| Description of the task |
Every entry below needs to be printed again exactly, with its pictures left out.

Entries provided section start

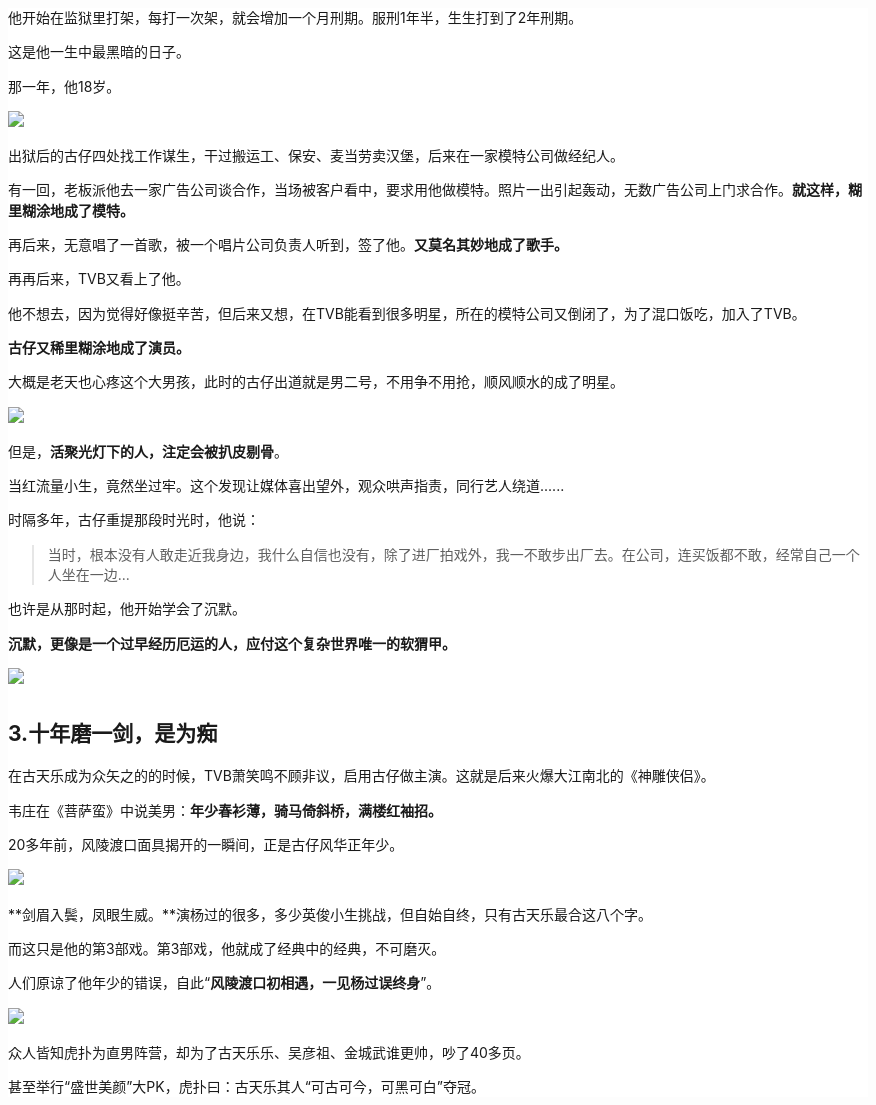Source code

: 他开始在监狱里打架，每打一次架，就会增加一个月刑期。服刑1年半，生生打到了2年刑期。

这是他一生中最黑暗的日子。

那一年，他18岁。

![](http://favorites.ren/assets/images/2020/it/gutianle10.jpeg)

出狱后的古仔四处找工作谋生，干过搬运工、保安、麦当劳卖汉堡，后来在一家模特公司做经纪人。

有一回，老板派他去一家广告公司谈合作，当场被客户看中，要求用他做模特。照片一出引起轰动，无数广告公司上门求合作。**就这样，糊里糊涂地成了模特。**

再后来，无意唱了一首歌，被一个唱片公司负责人听到，签了他。**又莫名其妙地成了歌手。**

再再后来，TVB又看上了他。 

他不想去，因为觉得好像挺辛苦，但后来又想，在TVB能看到很多明星，所在的模特公司又倒闭了，为了混口饭吃，加入了TVB。

**古仔又稀里糊涂地成了演员。** 

大概是老天也心疼这个大男孩，此时的古仔出道就是男二号，不用争不用抢，顺风顺水的成了明星。

![](http://favorites.ren/assets/images/2020/it/gutianle11.jpeg)

但是，**活聚光灯下的人，注定会被扒皮剔骨**。

当红流量小生，竟然坐过牢。这个发现让媒体喜出望外，观众哄声指责，同行艺人绕道......

时隔多年，古仔重提那段时光时，他说：

>当时，根本没有人敢走近我身边，我什么自信也没有，除了进厂拍戏外，我一不敢步出厂去。在公司，连买饭都不敢，经常自己一个人坐在一边...

也许是从那时起，他开始学会了沉默。

**沉默，更像是一个过早经历厄运的人，应付这个复杂世界唯一的软猬甲。**

![](http://favorites.ren/assets/images/2020/it/gutianle12.gif)

## 3.十年磨一剑，是为痴

在古天乐成为众矢之的的时候，TVB萧笑鸣不顾非议，启用古仔做主演。这就是后来火爆大江南北的《神雕侠侣》。

韦庄在《菩萨蛮》中说美男：**年少春衫薄，骑马倚斜桥，满楼红袖招。**

20多年前，风陵渡口面具揭开的一瞬间，正是古仔风华正年少。

![](http://favorites.ren/assets/images/2020/it/gutianle13.gif)

**剑眉入鬓，凤眼生威。**演杨过的很多，多少英俊小生挑战，但自始自终，只有古天乐最合这八个字。

而这只是他的第3部戏。第3部戏，他就成了经典中的经典，不可磨灭。

人们原谅了他年少的错误，自此“**风陵渡口初相遇，一见杨过误终身**”。

![](http://favorites.ren/assets/images/2020/it/gutianle14.gif)

众人皆知虎扑为直男阵营，却为了古天乐乐、吴彦祖、金城武谁更帅，吵了40多页。

甚至举行“盛世美颜”大PK，虎扑曰：古天乐其人“可古可今，可黑可白”夺冠。
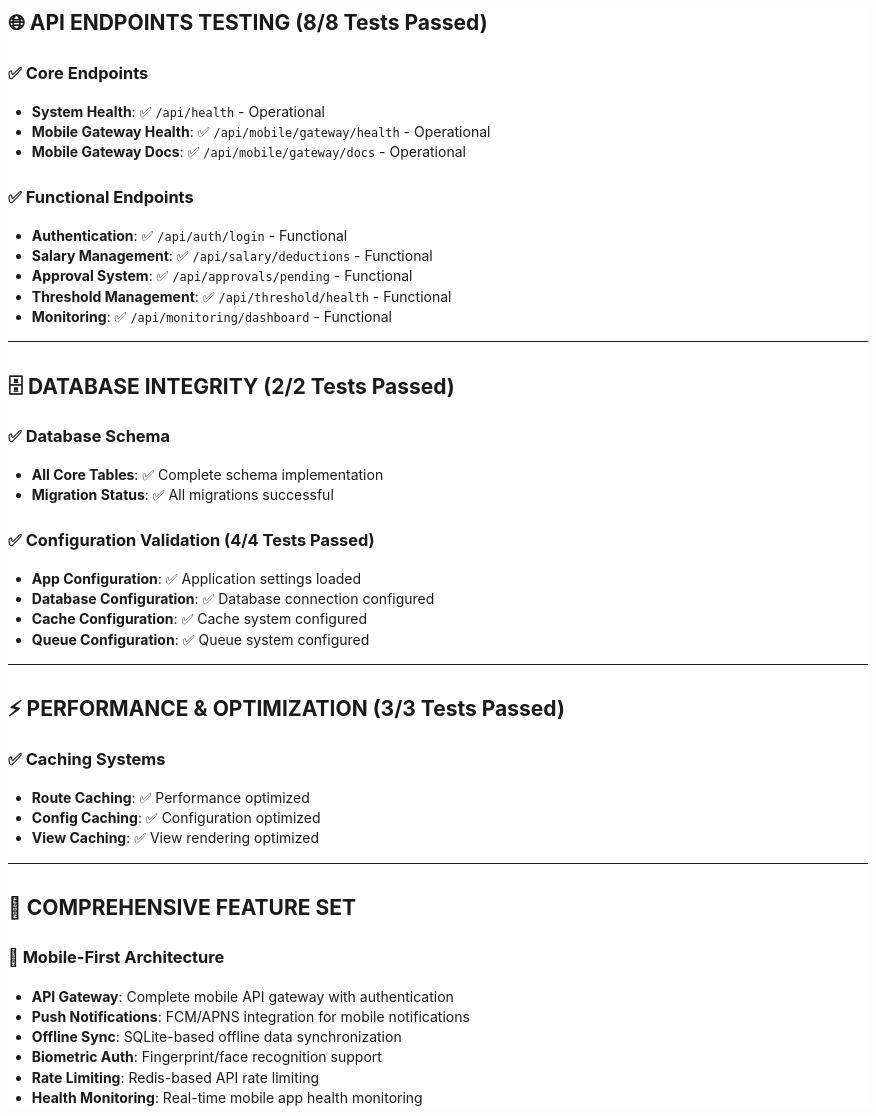 
## 🌐 API ENDPOINTS TESTING (8/8 Tests Passed)

### ✅ **Core Endpoints**
- **System Health**: ✅ `/api/health` - Operational
- **Mobile Gateway Health**: ✅ `/api/mobile/gateway/health` - Operational
- **Mobile Gateway Docs**: ✅ `/api/mobile/gateway/docs` - Operational

### ✅ **Functional Endpoints**
- **Authentication**: ✅ `/api/auth/login` - Functional
- **Salary Management**: ✅ `/api/salary/deductions` - Functional
- **Approval System**: ✅ `/api/approvals/pending` - Functional
- **Threshold Management**: ✅ `/api/threshold/health` - Functional
- **Monitoring**: ✅ `/api/monitoring/dashboard` - Functional

---

## 🗄️ DATABASE INTEGRITY (2/2 Tests Passed)

### ✅ **Database Schema**
- **All Core Tables**: ✅ Complete schema implementation
- **Migration Status**: ✅ All migrations successful

### ✅ **Configuration Validation** (4/4 Tests Passed)
- **App Configuration**: ✅ Application settings loaded
- **Database Configuration**: ✅ Database connection configured
- **Cache Configuration**: ✅ Cache system configured
- **Queue Configuration**: ✅ Queue system configured

---

## ⚡ PERFORMANCE & OPTIMIZATION (3/3 Tests Passed)

### ✅ **Caching Systems**
- **Route Caching**: ✅ Performance optimized
- **Config Caching**: ✅ Configuration optimized
- **View Caching**: ✅ View rendering optimized

---

## 🚀 COMPREHENSIVE FEATURE SET

### 📱 **Mobile-First Architecture**
- **API Gateway**: Complete mobile API gateway with authentication
- **Push Notifications**: FCM/APNS integration for mobile notifications
- **Offline Sync**: SQLite-based offline data synchronization
- **Biometric Auth**: Fingerprint/face recognition support
- **Rate Limiting**: Redis-based API rate limiting
- **Health Monitoring**: Real-time mobile app health monitoring
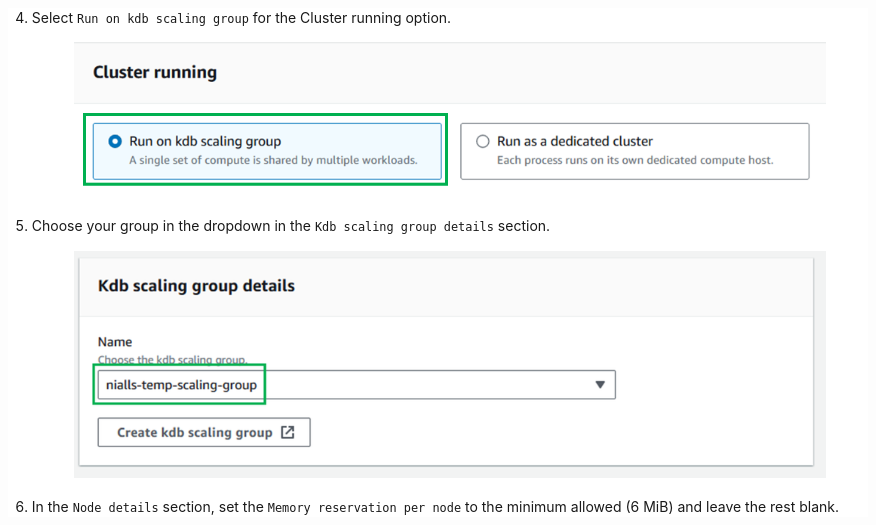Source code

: 4. Select `Run on kdb scaling group` for the Cluster running option.
   
    <p style="text-align: center">
        <img src="workshop/graphics/discovery_cluster_running.png" alt="Discovery Cluster Running" width="90%"/>
    </p>

5. Choose your group in the dropdown in the `Kdb scaling group details` section.

    <p style="text-align: center">
        <img src="workshop/graphics/kdb_scaling_group_details.png" alt="Kdb Scaling Group Details" width="90%"/>
    </p>

6. In the `Node details` section, set the `Memory reservation per node` to the minimum allowed (6 MiB) and leave the rest blank.
    
    <p style="text-align: center">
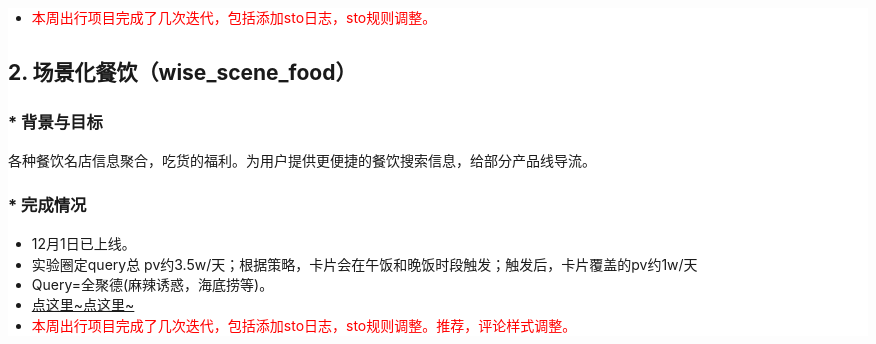 - <span style="color:red">本周出行项目完成了几次迭代，包括添加sto日志，sto规则调整。</span>

## 2. 场景化餐饮（wise_scene_food）

### * 背景与目标
各种餐饮名店信息聚合，吃货的福利。为用户提供更便捷的餐饮搜索信息，给部分产品线导流。

### * 完成情况
- 12月1日已上线。
- 实验圈定query总 pv约3.5w/天；根据策略，卡片会在午饭和晚饭时段触发；触发后，卡片覆盖的pv约1w/天
- Query=全聚德(麻辣诱惑，海底捞等)。
- [点这里~点这里~](http://cq01-aladdin-product-05.epc.baidu.com:8003/s?word=%E6%B5%B7%E5%BA%95%E6%8D%9E&ts=2862183&t_kt=0&sa=ib&rsv_sug4=5921&inputT=4644&ss=100&cip=47.153.191.255&tn=iphone&sid=102122)
- <span style="color:red">本周出行项目完成了几次迭代，包括添加sto日志，sto规则调整。推荐，评论样式调整。</span>
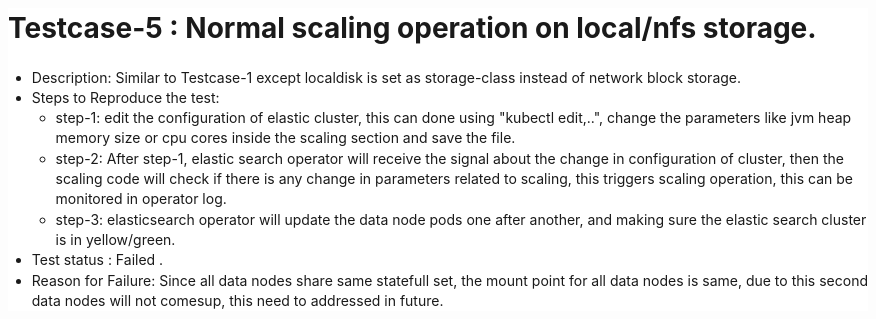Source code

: # Testcase-5 : Normal scaling operation on local/nfs storage.
- Description: Similar to Testcase-1 except localdisk is set as storage-class instead of network block storage.
- Steps to Reproduce the test:
    - step-1: edit the configuration of elastic cluster, this can done using "kubectl edit,..", change the parameters like jvm heap memory size or cpu cores inside the scaling section and save the file. 
    - step-2:  After step-1, elastic search operator will receive the signal about the change in configuration of cluster, then the scaling code will check if there is any change in parameters related to scaling, this triggers scaling operation, this can be monitored in operator log.
    - step-3: elasticsearch operator will update the data node pods one after another, and making sure the elastic search cluster is in yellow/green.
- Test status : Failed .
- Reason for Failure: Since all data nodes share same statefull set, the mount point for all data nodes is same, due to this second data nodes will not comesup, this need to addressed in future.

Entries provided section end

| Expected answer |
Source code

: 他开始在监狱里打架，每打一次架，就会增加一个月刑期。服刑1年半，生生打到了2年刑期。

这是他一生中最黑暗的日子。

那一年，他18岁。

![](http://favorites.ren/assets/images/2020/it/gutianle10.jpeg)

出狱后的古仔四处找工作谋生，干过搬运工、保安、麦当劳卖汉堡，后来在一家模特公司做经纪人。

有一回，老板派他去一家广告公司谈合作，当场被客户看中，要求用他做模特。照片一出引起轰动，无数广告公司上门求合作。**就这样，糊里糊涂地成了模特。**

再后来，无意唱了一首歌，被一个唱片公司负责人听到，签了他。**又莫名其妙地成了歌手。**

再再后来，TVB又看上了他。 

他不想去，因为觉得好像挺辛苦，但后来又想，在TVB能看到很多明星，所在的模特公司又倒闭了，为了混口饭吃，加入了TVB。

**古仔又稀里糊涂地成了演员。** 

大概是老天也心疼这个大男孩，此时的古仔出道就是男二号，不用争不用抢，顺风顺水的成了明星。

![](http://favorites.ren/assets/images/2020/it/gutianle11.jpeg)

但是，**活聚光灯下的人，注定会被扒皮剔骨**。

当红流量小生，竟然坐过牢。这个发现让媒体喜出望外，观众哄声指责，同行艺人绕道......

时隔多年，古仔重提那段时光时，他说：

>当时，根本没有人敢走近我身边，我什么自信也没有，除了进厂拍戏外，我一不敢步出厂去。在公司，连买饭都不敢，经常自己一个人坐在一边...

也许是从那时起，他开始学会了沉默。

**沉默，更像是一个过早经历厄运的人，应付这个复杂世界唯一的软猬甲。**

![](http://favorites.ren/assets/images/2020/it/gutianle12.gif)

## 3.十年磨一剑，是为痴

在古天乐成为众矢之的的时候，TVB萧笑鸣不顾非议，启用古仔做主演。这就是后来火爆大江南北的《神雕侠侣》。

韦庄在《菩萨蛮》中说美男：**年少春衫薄，骑马倚斜桥，满楼红袖招。**

20多年前，风陵渡口面具揭开的一瞬间，正是古仔风华正年少。

![](http://favorites.ren/assets/images/2020/it/gutianle13.gif)

**剑眉入鬓，凤眼生威。**演杨过的很多，多少英俊小生挑战，但自始自终，只有古天乐最合这八个字。

而这只是他的第3部戏。第3部戏，他就成了经典中的经典，不可磨灭。

人们原谅了他年少的错误，自此“**风陵渡口初相遇，一见杨过误终身**”。

![](http://favorites.ren/assets/images/2020/it/gutianle14.gif)

众人皆知虎扑为直男阵营，却为了古天乐乐、吴彦祖、金城武谁更帅，吵了40多页。

甚至举行“盛世美颜”大PK，虎扑曰：古天乐其人“可古可今，可黑可白”夺冠。
## 🌐 API ENDPOINTS TESTING (8/8 Tests Passed)

### ✅ **Core Endpoints**
- **System Health**: ✅ `/api/health` - Operational
- **Mobile Gateway Health**: ✅ `/api/mobile/gateway/health` - Operational
- **Mobile Gateway Docs**: ✅ `/api/mobile/gateway/docs` - Operational

### ✅ **Functional Endpoints**
- **Authentication**: ✅ `/api/auth/login` - Functional
- **Salary Management**: ✅ `/api/salary/deductions` - Functional
- **Approval System**: ✅ `/api/approvals/pending` - Functional
- **Threshold Management**: ✅ `/api/threshold/health` - Functional
- **Monitoring**: ✅ `/api/monitoring/dashboard` - Functional

---

## 🗄️ DATABASE INTEGRITY (2/2 Tests Passed)

### ✅ **Database Schema**
- **All Core Tables**: ✅ Complete schema implementation
- **Migration Status**: ✅ All migrations successful

### ✅ **Configuration Validation** (4/4 Tests Passed)
- **App Configuration**: ✅ Application settings loaded
- **Database Configuration**: ✅ Database connection configured
- **Cache Configuration**: ✅ Cache system configured
- **Queue Configuration**: ✅ Queue system configured

---

## ⚡ PERFORMANCE & OPTIMIZATION (3/3 Tests Passed)

### ✅ **Caching Systems**
- **Route Caching**: ✅ Performance optimized
- **Config Caching**: ✅ Configuration optimized
- **View Caching**: ✅ View rendering optimized

---

## 🚀 COMPREHENSIVE FEATURE SET

### 📱 **Mobile-First Architecture**
- **API Gateway**: Complete mobile API gateway with authentication
- **Push Notifications**: FCM/APNS integration for mobile notifications
- **Offline Sync**: SQLite-based offline data synchronization
- **Biometric Auth**: Fingerprint/face recognition support
- **Rate Limiting**: Redis-based API rate limiting
- **Health Monitoring**: Real-time mobile app health monitoring
Source code

: 4. Select `Run on kdb scaling group` for the Cluster running option.
   
    <p style="text-align: center">
        <img src="workshop/graphics/discovery_cluster_running.png" alt="Discovery Cluster Running" width="90%"/>
    </p>

5. Choose your group in the dropdown in the `Kdb scaling group details` section.

    <p style="text-align: center">
        <img src="workshop/graphics/kdb_scaling_group_details.png" alt="Kdb Scaling Group Details" width="90%"/>
    </p>

6. In the `Node details` section, set the `Memory reservation per node` to the minimum allowed (6 MiB) and leave the rest blank.
    
    <p style="text-align: center">
 - <span style="color:red">本周出行项目完成了几次迭代，包括添加sto日志，sto规则调整。</span>

## 2. 场景化餐饮（wise_scene_food）

### * 背景与目标
各种餐饮名店信息聚合，吃货的福利。为用户提供更便捷的餐饮搜索信息，给部分产品线导流。

### * 完成情况
- 12月1日已上线。
- 实验圈定query总 pv约3.5w/天；根据策略，卡片会在午饭和晚饭时段触发；触发后，卡片覆盖的pv约1w/天
- Query=全聚德(麻辣诱惑，海底捞等)。
- [点这里~点这里~](http://cq01-aladdin-product-05.epc.baidu.com:8003/s?word=%E6%B5%B7%E5%BA%95%E6%8D%9E&ts=2862183&t_kt=0&sa=ib&rsv_sug4=5921&inputT=4644&ss=100&cip=47.153.191.255&tn=iphone&sid=102122)
- <span style="color:red">本周出行项目完成了几次迭代，包括添加sto日志，sto规则调整。推荐，评论样式调整。</span>
Source code

: # Testcase-5 : Normal scaling operation on local/nfs storage.
- Description: Similar to Testcase-1 except localdisk is set as storage-class instead of network block storage.
- Steps to Reproduce the test:
    - step-1: edit the configuration of elastic cluster, this can done using "kubectl edit,..", change the parameters like jvm heap memory size or cpu cores inside the scaling section and save the file. 
    - step-2:  After step-1, elastic search operator will receive the signal about the change in configuration of cluster, then the scaling code will check if there is any change in parameters related to scaling, this triggers scaling operation, this can be monitored in operator log.
    - step-3: elasticsearch operator will update the data node pods one after another, and making sure the elastic search cluster is in yellow/green.
- Test status : Failed .
- Reason for Failure: Since all data nodes share same statefull set, the mount point for all data nodes is same, due to this second data nodes will not comesup, this need to addressed in future.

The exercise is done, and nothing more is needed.